Task statement
Continue the text on core training parameters from its last sentence, keeping the same layout of "What it does", "Why it matters" and "Example" headings.

(Extract to read begins)

1. Core Training Parameters

`per_device_train_batch_size`

What it does:

Number of samples processed at once on each GPU/device.
Why it matters:

Larger batches use more GPU memory but train faster. Smaller batches save memory but may be less stable.
Example:

per_device_train_batch_size=2 → Each GPU processes 2 samples per forward/backward pass.

`gradient_accumulation_steps`

What it does:

How many batches to process before updating the model weights (sums gradients across steps)
Why it matters:

Mimics a larger batch size without crashing your GPU.
Example:

gradient_accumulation_steps=4 with per_device_train_batch_size=2 → Effective batch size = 2 × 4 = 8.

`num_train_epochs`

What it does:

Total number of times the model sees the entire training dataset.

(Extract to read ends)
(Data to examine begins)

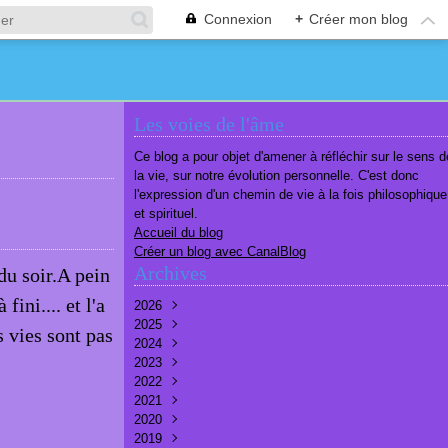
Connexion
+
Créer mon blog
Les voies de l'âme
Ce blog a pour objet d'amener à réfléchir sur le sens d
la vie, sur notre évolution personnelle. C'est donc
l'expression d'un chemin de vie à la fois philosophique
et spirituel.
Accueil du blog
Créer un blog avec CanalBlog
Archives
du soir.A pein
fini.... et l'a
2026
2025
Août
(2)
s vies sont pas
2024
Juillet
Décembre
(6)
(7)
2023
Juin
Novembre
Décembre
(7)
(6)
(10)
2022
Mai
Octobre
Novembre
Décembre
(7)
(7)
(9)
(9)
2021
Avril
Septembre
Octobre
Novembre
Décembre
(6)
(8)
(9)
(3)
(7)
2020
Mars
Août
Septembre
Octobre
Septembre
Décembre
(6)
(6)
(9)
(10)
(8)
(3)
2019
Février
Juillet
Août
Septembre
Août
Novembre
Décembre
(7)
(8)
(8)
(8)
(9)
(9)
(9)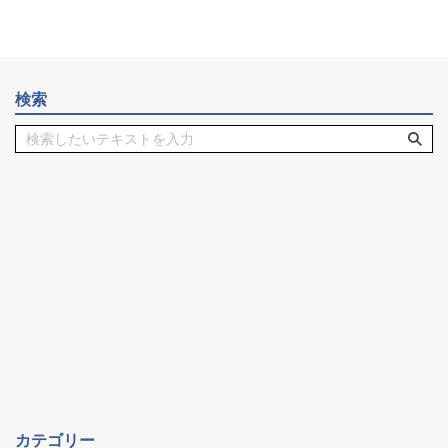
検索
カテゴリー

(Data to examine ends)

Response
Why it matters:

Too few → model underfits. Too many → overfits.
Example:

num_train_epochs=3 → Train for 3 full passes through the data.

`learning_rate`

What it does:

Step size for updating weights.
Why it matters:

Too high → unstable training. Too low → slow progress.
Example:

learning_rate=2e-5 → Common starting point for fine-tuning LLMs.

`max_grad_norm`

What it does:

Clips gradients to prevent them from exploding (sudden large updates).
Why it matters:

Stabilizes training, especially for deep networks.